Some of our proselyting opportunities come in connection with our health work. We’ve had discussions with many interesting and interested people and have placed tracts and copies of the Book of Mormon in such places as the Department of Health, the World Health Organization, the Nutrition Foundation of the Philippines, and with taxi drivers, people on the bus, people at the post office, and even with Sister Ester, a delightful Catholic nun I met on a plane between Manila and Cebu. It was thrilling to see Sister Ester reading Alma.
One of the best things about a health mission is the association with the tremendous young people who serve on regular missions. Part of our work as health missionaries is concerned with keeping all 250 of them healthy. We start with simple things like “boil your water and wash your hands.” Then, somehow, you get the flu, and an elder asks innocently, “Did you forget to boil your water, Sister Edmunds?” We give the missionaries injections of the “gamma goblins” (gamma globulin), and many have laughed about “finally getting the point of the program.” Sometimes we’ll be engrossed in a book on the nutritional value of rice, and a missionary will ask humbly, “Are you sure that’s one of the standard works?”
Hymns begin to have different meanings sometimes when you’re singing them as a health missionary. “Thou flowing water, pure and clear” (no. 4); “With healing in thy wings” (no. 20); “With sleep refresh my feeble frame” (no. 59); “In every condition, in sickness, in health, In poverty’s vale or abounding in wealth” (no. 66); “Feed us with knowledge and daily bread” (no. 43).
Scriptures, too, take on a new meaning. “And ye shall serve the Lord your God, and he shall bless thy bread, and thy water: and I will take sickness away from the midst of thee.” (Ex. 23:25.) “Thou shalt not eat any abominable thing.” (Deut. 14:3.) “I have … drunk strange waters. …” (2 Kgs. 19:24.) “And there were some who died with fevers, which at some seasons of the year were very frequent in the land—but not so much so with fevers, because of the excellent qualities of the many plants and roots which God had prepared to remove the cause of diseases, to which men were subject by nature of the climate.” (Alma 46:40.)
You grow a lot on a mission.
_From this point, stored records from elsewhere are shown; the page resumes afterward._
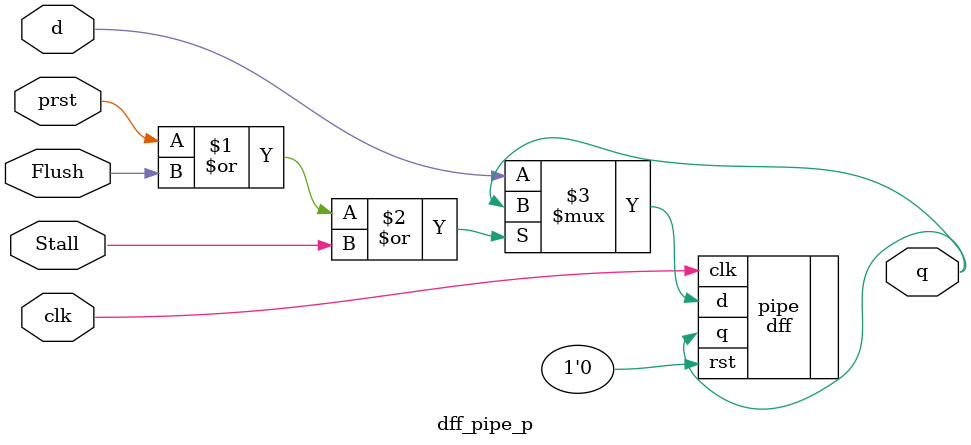
<source format=v>
/********************************************************************************************************
/		MODULE: dff_pipe_p
/		PURPOSE: dff for pipeline stages with prst
/
/		INPUTS: clk - Clock
/				prst - Preset
/				Flush - Clear the register ??Asynchrnous??
/				Stall - Keep values
/				d - Value to store
/
/		OUTPUTS: q - Value stored
********************************************************************************************************/
module dff_pipe_p(clk, prst, Flush, Stall, d, q);

input clk;
input prst;
input Flush;
input Stall;
input d;

output q;

dff pipe(.q(q), .d(prst | Flush | Stall ? q : d), .clk(clk), .rst(1'b0));   //TODO: Check this logic out, d

endmodule
</source>
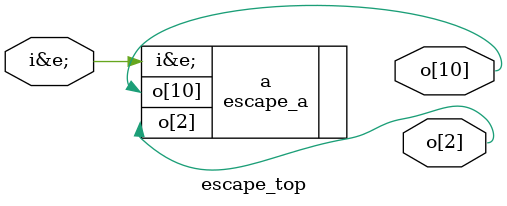
<source format=v>
module escape_top (/*AUTOARG*/
   // Outputs
   \o[2] , \o[10] ,
   // Inputs
   \i&e; 
   );

   /*AUTOINPUT*/
   // Beginning of automatic inputs (from unused autoinst inputs)
   input		\i&e; ;			// To a of escape_a.v
   // End of automatics
   /*AUTOOUTPUT*/
   // Beginning of automatic outputs (from unused autoinst outputs)
   output		\o[10] ;		// From a of escape_a.v
   output		\o[2] ;			// From a of escape_a.v
   // End of automatics

   escape_a a (/*AUTOINST*/
	       // Outputs
	       .\o[10] 			(\o[10] ),
	       .\o[2] 			(\o[2] ),
	       // Inputs
	       .\i&e; 			(\i&e; ));

endmodule

</source>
Your feet grow flat, your leather books grow mold, your clothes grow thin, and your heart grows bigger. You learn a lot of things you didn’t know before, like how to live without milk. You learn to make exotic noises with wet Hush Puppies as you walk down the street. You become better acquainted with Nephites, Israelites, and parasites. And through it all—the study sessions by candlelight, the rain on your bed in the middle of the night—you’re thankful to be here and thrilled at all the things you have to write home about as you try to put into words the best two years of your life.
What or who is a health missionary, then? Someone who’s going to learn and share a lot for a few short months. Someone who will gain much more than he or she will ever be able to give. A health missionary is not necessarily a nurse or a doctor. It is possible for Church members with many different skills to participate in this great, beautiful, inspired program. The potential is exciting.
This is a labor of love and an opportunity to represent the Savior. And he is our greatest example, for truly he was ever concerned with both the physical and spiritual health of all he met.